Media Plays Controversial Role In FBI-Cult Standoff in Waco

Critics ask whether news reports are delaying group's surrender

SUBFREEZING temperatures frosted law-enforcement agents and news crews over the weekend as the siege of a heavily armed religious sect dragged into its 16th day.

On Friday, authorities took into custody two adult Branch Davidian members. They were the first in a week to leave the sect's complex amid 77 acres of farmland east of Waco. Remaining inside were 88 adults and 17 children, by the sect's count. Twenty-one children and two adults had come out the week before.

The media continue to play a controversial role. Its involvement began when the Waco Tribune ran an expose on the sect and asked in an editorial: "How long before [officials] will act?"

The next day, learning that law officers were about to raid the compound, several reporters appeared on the scene. Their presence possibly helped to forewarn sect members. "We would very much like to know" how they found out, Dan Conroy, a Bureau of Alcohol, Tobacco, and Firearms (ATF) agent, said Friday.

Once the standoff began, sect leader David Koresh telephoned TV and radio stations to air his views. After Federal Bureau of Investigation (FBI) negotiators cut his line, Mr. Koresh promised to surrender if Dallas radio station KRLD aired his message. The station did so at the FBI's request, but the sect stayed holed up.

Last week, KGBS, another Dallas radio station, aired remarks sympathetic to the sect and urged it to signal a response. Soon a sheet was hung from the compound's watchtower bearing a request to speak to the media.

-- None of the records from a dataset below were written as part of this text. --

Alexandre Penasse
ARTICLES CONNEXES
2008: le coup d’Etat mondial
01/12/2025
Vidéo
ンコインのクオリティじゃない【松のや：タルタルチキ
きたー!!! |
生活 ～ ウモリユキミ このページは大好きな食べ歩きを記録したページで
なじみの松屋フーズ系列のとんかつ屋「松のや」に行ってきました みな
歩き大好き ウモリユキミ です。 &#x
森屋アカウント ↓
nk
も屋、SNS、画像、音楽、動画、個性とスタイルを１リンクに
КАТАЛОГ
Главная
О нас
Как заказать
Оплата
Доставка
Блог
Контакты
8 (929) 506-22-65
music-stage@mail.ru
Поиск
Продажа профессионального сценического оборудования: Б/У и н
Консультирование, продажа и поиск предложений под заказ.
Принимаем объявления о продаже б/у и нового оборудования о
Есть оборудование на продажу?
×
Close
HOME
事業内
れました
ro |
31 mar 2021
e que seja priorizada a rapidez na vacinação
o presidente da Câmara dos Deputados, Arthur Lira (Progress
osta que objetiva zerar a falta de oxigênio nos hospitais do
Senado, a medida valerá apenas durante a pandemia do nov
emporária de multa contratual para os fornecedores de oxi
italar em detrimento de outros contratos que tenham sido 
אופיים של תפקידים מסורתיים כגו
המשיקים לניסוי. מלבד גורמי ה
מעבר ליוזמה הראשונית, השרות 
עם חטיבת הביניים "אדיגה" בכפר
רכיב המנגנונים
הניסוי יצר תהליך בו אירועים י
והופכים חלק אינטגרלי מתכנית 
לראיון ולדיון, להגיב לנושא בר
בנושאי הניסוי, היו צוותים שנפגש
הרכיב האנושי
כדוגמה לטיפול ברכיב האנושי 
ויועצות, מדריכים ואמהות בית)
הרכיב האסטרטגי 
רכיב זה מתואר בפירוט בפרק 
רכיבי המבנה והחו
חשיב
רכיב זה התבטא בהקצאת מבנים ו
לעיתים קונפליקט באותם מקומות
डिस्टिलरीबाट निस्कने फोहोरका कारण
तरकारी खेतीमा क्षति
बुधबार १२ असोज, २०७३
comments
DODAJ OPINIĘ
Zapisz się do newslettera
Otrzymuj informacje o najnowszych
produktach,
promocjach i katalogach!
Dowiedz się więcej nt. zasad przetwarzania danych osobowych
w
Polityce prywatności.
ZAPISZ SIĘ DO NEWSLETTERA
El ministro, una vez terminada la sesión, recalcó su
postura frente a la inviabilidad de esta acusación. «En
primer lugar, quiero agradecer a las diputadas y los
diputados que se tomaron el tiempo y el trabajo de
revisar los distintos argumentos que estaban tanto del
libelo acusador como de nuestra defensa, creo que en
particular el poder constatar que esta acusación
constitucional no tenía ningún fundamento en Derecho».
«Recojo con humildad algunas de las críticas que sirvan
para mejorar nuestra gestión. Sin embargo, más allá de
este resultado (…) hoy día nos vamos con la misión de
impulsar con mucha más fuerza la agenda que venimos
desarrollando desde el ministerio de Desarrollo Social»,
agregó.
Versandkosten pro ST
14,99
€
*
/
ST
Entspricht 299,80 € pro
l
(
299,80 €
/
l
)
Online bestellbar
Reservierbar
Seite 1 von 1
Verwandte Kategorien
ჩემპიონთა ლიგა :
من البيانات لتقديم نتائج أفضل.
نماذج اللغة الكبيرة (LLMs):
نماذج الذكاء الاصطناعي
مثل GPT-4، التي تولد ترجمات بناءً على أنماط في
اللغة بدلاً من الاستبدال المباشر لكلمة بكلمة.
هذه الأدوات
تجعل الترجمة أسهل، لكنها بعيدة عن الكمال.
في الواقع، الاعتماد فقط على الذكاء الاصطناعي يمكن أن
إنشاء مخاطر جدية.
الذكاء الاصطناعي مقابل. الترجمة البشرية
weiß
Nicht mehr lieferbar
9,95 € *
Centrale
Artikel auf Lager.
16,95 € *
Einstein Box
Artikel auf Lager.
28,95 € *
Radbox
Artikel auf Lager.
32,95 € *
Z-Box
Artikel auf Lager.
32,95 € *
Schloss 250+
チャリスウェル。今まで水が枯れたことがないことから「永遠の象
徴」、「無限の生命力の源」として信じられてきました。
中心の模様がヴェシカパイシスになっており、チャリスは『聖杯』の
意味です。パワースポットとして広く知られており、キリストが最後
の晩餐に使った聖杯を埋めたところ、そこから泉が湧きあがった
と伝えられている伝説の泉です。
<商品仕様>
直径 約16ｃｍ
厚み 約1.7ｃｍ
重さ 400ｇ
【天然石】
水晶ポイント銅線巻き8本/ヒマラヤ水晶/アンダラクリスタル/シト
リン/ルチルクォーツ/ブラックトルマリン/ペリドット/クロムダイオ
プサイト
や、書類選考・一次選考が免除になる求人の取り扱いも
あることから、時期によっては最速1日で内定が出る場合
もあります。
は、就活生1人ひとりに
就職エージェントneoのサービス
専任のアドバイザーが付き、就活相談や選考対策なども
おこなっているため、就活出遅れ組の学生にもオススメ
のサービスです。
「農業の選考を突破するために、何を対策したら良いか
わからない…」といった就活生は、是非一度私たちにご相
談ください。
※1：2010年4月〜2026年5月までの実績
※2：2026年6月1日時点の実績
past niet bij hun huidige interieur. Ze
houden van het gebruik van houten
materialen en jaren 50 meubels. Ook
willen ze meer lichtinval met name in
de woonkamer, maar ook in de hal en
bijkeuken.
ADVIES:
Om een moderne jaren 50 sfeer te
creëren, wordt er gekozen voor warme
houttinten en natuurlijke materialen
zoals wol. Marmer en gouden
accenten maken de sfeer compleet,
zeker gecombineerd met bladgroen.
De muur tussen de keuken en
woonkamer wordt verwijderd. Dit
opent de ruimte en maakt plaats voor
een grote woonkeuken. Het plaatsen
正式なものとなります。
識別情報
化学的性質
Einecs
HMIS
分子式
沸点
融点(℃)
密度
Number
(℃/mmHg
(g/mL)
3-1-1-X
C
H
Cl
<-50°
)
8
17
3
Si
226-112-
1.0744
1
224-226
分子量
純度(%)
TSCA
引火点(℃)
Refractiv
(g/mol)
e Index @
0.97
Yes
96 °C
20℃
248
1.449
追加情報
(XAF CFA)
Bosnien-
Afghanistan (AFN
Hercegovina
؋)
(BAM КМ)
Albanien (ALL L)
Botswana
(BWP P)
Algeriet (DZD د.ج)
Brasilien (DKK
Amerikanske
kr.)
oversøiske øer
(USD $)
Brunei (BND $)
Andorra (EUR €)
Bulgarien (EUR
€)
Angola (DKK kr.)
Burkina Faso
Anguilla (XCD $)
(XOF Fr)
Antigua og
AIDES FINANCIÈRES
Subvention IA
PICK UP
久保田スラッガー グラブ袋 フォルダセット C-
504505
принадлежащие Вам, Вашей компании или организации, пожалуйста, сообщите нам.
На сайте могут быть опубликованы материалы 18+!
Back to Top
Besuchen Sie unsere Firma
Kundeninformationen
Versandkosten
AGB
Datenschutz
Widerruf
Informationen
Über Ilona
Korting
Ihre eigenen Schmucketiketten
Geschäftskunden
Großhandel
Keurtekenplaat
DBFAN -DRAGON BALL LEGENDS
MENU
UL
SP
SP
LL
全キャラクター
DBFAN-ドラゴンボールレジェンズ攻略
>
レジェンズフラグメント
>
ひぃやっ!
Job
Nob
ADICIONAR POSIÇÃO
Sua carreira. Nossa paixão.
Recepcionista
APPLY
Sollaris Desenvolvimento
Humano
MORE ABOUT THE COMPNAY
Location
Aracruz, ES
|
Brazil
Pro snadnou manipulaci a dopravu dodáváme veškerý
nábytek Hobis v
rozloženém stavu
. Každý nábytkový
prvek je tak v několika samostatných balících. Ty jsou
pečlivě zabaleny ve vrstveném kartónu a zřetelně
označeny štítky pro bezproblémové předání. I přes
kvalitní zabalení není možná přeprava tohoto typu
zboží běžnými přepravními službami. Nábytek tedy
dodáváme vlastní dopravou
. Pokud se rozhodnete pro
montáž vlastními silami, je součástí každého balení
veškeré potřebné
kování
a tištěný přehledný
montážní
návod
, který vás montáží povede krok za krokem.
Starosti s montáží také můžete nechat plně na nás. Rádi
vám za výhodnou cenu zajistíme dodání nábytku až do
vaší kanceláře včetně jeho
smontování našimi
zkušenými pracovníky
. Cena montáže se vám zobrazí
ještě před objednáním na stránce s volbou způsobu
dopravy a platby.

The possibility that sect members' attention to broadcasts is delaying their surrender prompted a reporter Friday to ask if lawmen were considering jamming their reception. FBI agent Richard Swensen did not answer. However, lawmen did ask one station to stop filming with a night-vision lens that could reveal their movements to sect members inside.

Though they can call, lawmen have communicated with sect members via news conferences. At Friday's conference, for instance, Mr. Conroy urged sect member Paul Fatta to surrender. Mr. Fatta was out of town Feb. 28. He has given several interviews, including one that was televised last week after the ATF issued an arrest warrant for him on weapons charges. Asked if the ATF would subpoena news organizations to learn his whereabouts, Conroy said the bureau was considering all possibilities.

Meanwhile, media members encamped on soggy fields two miles from the compound lay down shipping palettes to use as boardwalks. TV reporters hid inside RVs from the arctic gusts.

The protraction of the standoff bothered reporters more than the weather, however. "It's becoming a humdrum story," says James McNabb, assignments manager at Austin TV station KXAN. With four people in Waco, costs are getting to be "more than I want to admit."

KRLD reporter Steve Coryell had kept a cellular phone line open for 11 hours at more than $1 per minute. Now he has a regular phone line coming to his parking space. The local phone company sent a crew to the media camp one day to see who was interested. "Everybody bit," Mr. Coryell says.

Phillip Hay, of the BBC's San Francisco bureau, said it was costing "a lot of money" to keep seven people in Waco and rent vehicles and TV equipment.

One of the BBC's reporters usually covers Northern Ireland, but he has been sent to New York as a change of pace. He covered the World Trade Center bombing before coming to Waco. "He really wanted to get a break from bombings, terrorism, and religious fanaticism," Mr. Hay said.